Content starts

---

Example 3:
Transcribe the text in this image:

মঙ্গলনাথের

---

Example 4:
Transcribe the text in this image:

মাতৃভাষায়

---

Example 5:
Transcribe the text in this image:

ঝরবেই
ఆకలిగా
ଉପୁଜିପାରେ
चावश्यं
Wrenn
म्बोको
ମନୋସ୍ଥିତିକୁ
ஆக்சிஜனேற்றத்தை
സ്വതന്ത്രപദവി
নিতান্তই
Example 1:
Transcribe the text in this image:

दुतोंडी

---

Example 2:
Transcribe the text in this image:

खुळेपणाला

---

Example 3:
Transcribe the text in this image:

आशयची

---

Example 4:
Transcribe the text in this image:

Content ends

Print all of the records, leaving each one exactly as it appears above.

** Task output **
---

Example 3:
Transcribe the text in this image:

মঙ্গলনাথের

---

Example 4:
Transcribe the text in this image:

মাতৃভাষায়

---

Example 5:
Transcribe the text in this image:

ঝরবেই
ఆకలిగా
ଉପୁଜିପାରେ
चावश्यं
Wrenn
म्बोको
ମନୋସ୍ଥିତିକୁ
ஆக்சிஜனேற்றத்தை
സ്വതന്ത്രപദവി
নিতান্তই
Example 1:
Transcribe the text in this image:

दुतोंडी

---

Example 2:
Transcribe the text in this image:

खुळेपणाला

---

Example 3:
Transcribe the text in this image:

आशयची

---

Example 4:
Transcribe the text in this image:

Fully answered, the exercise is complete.